Today apply a mixed model to a quantitative explanatory variable within the hypothetical dataset ‘field yield’. The dataset includes four maize trial sites in the central Mexico highlands (attached). To simplify the discussion, today's analysis is restricted to a single site, San Felipe.

The response variable is yield in metric tons per hectare, and the variable of interest is MBoost, a mythical microbial product that may improve yields at small application rates (between 0.5 to 1 kg per hectare).

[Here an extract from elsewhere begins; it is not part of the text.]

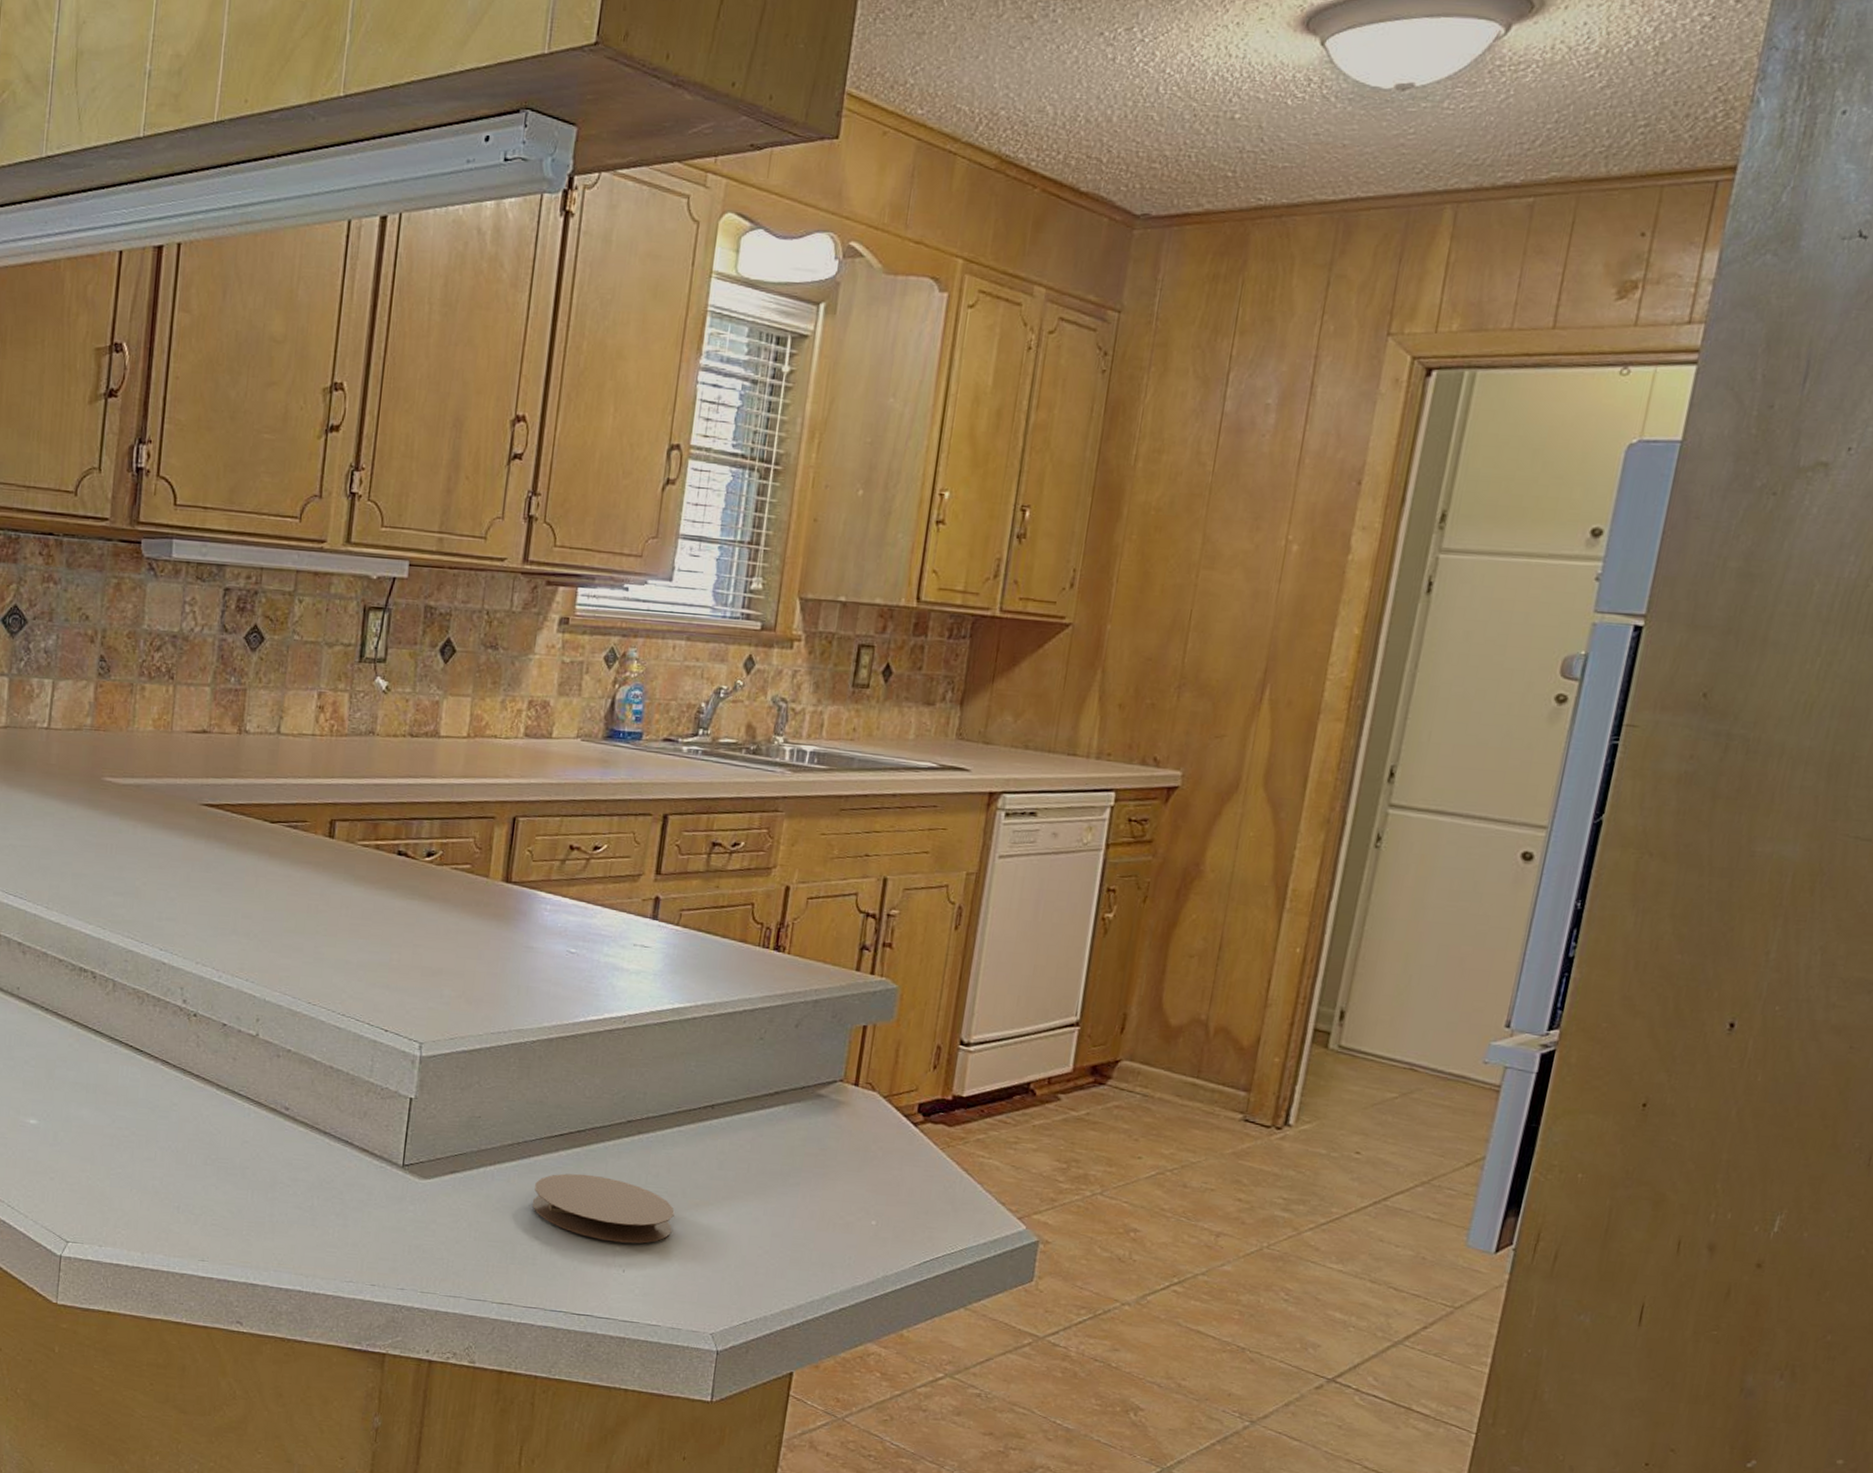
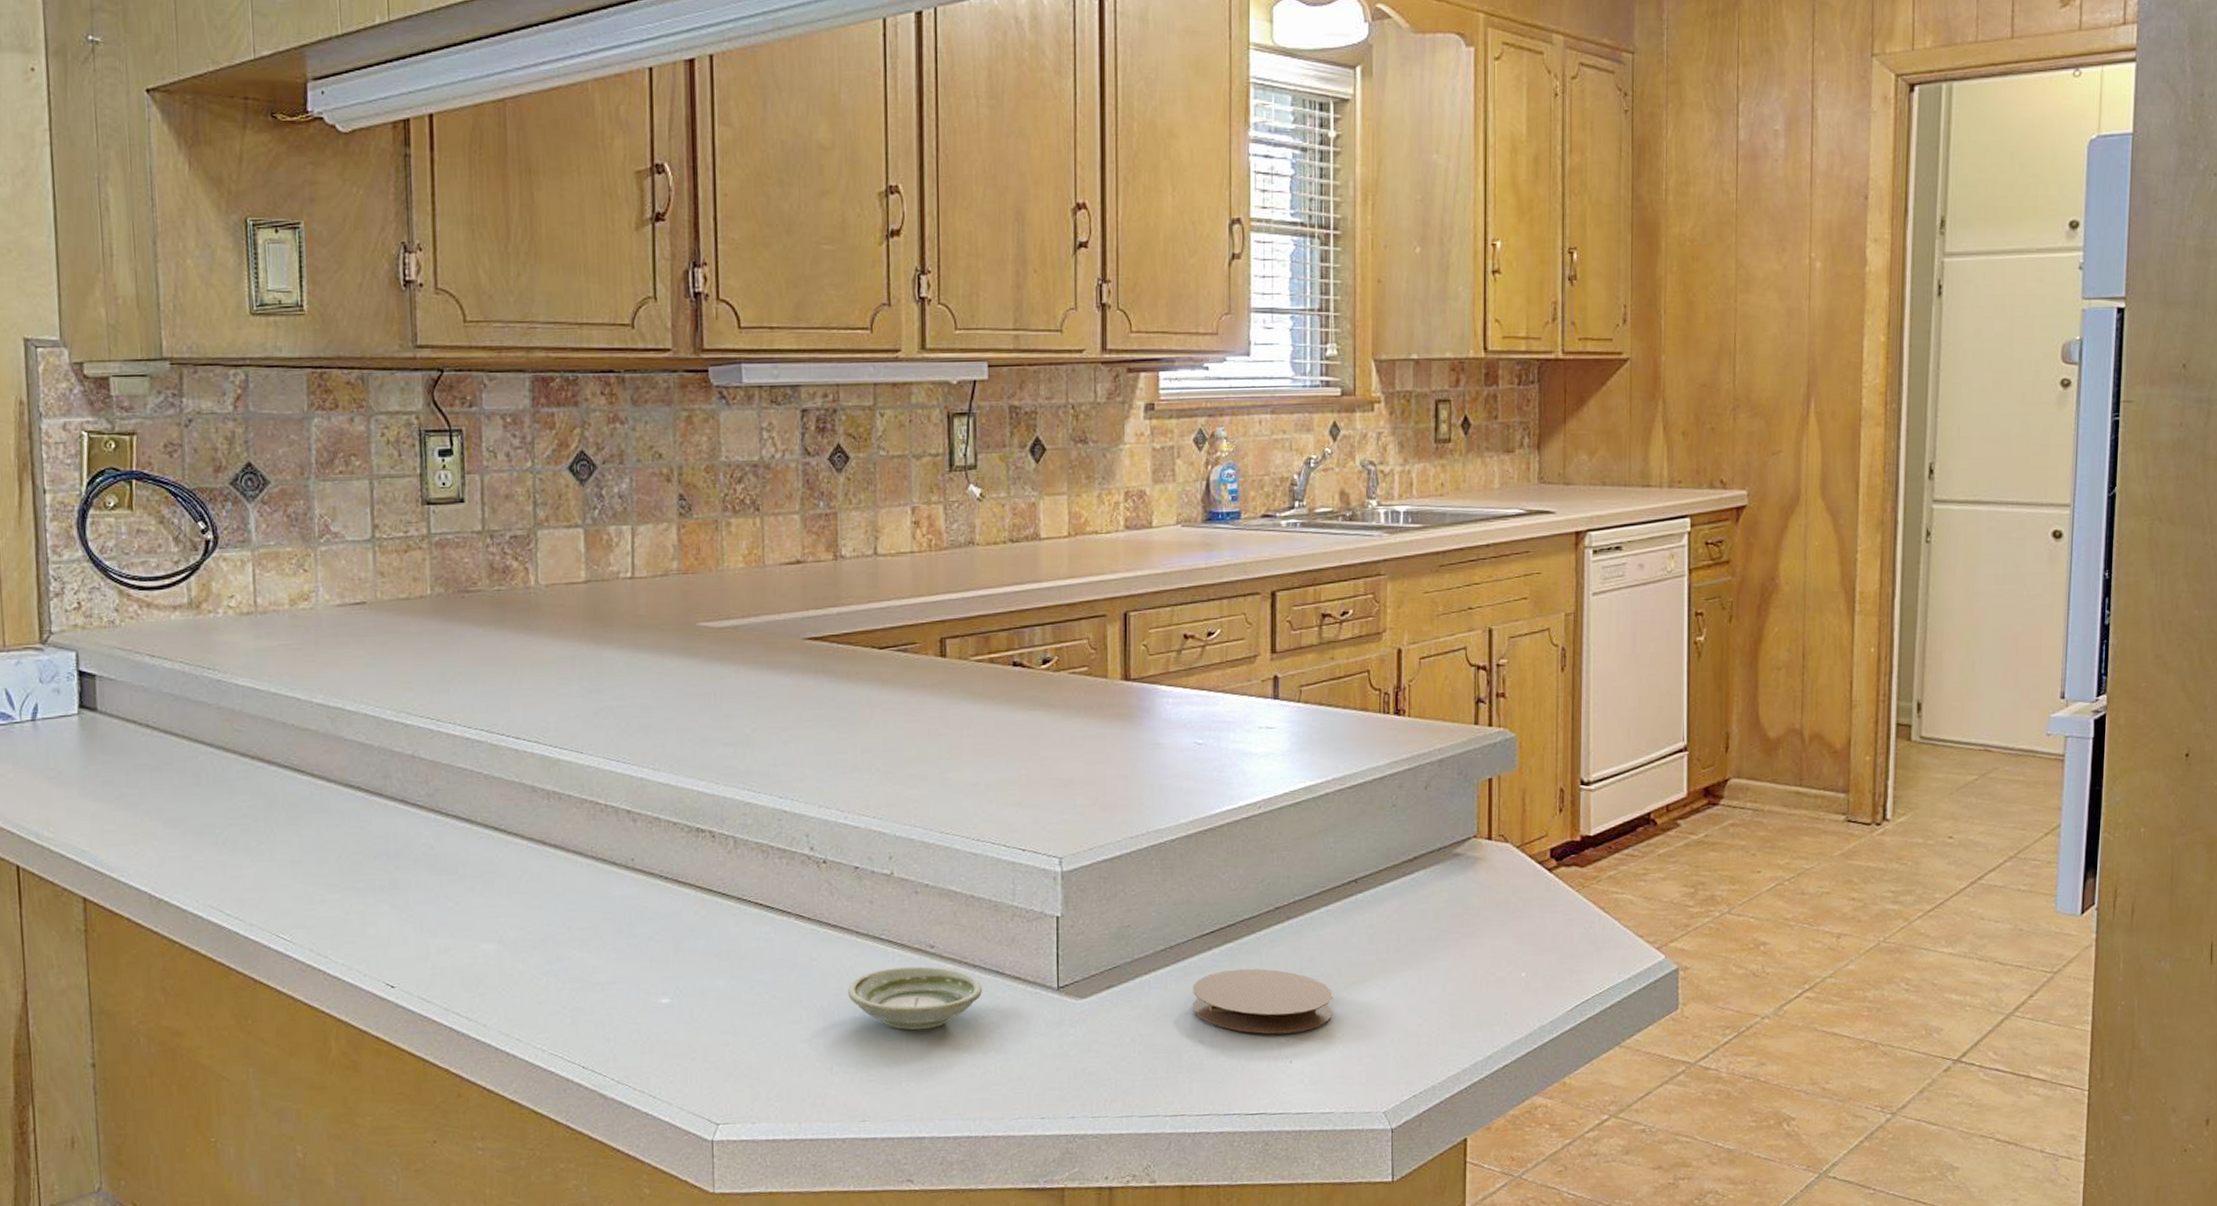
saucer: none [201,1122,331,1185] -> present [847,966,983,1030]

Each site had a consistent design: three treatments: 0, 0.5 and 1kg/Ha Mboost. Treatments were blocked in a randomized complete block design. If we were interested running the dose response analysis, it might look like:

*The field yield data set was restricted to the San Felipe site;
PROC Mixed DATA=WORK.RATETEST plots=all;
CLASS Block Mboost;
MODEL Yield_tonnes_ha = Rate_kg_ha Mboost/ Solution;
RANDOM Block;
RUN;

We model the quantitative rate variable (deliberately omitted from the class statement) and the Mboost variable against yield. Random factor is block.

The residual plots seem OK for a small field data set.  The output shows the rate was significant, however a lack of effect of Mboost. This is expected since rate is completely orthogonal to Mboost and consumed almost all the variance otherwise that could be explained by the binary (yes-no) inclusion of the ingredient.  Next time, we will omit Mboost.

Another thing to note what the Type 3 fixed effects for rate do not test: they do not test the slope including whether the response was linear or quadratic. All we can determine from the test is that the differences of at least one of the means are significantly different from 0. Chapter 3.4 of SAS® for Mixed Models: Introduction and Basic Applications outlines several ways to go fitting the response trajectory.

From this analysis we’ve determined the rate is a significant effect. For our combined site analysis, we may want to test the same factors, also including location interactions and random effects.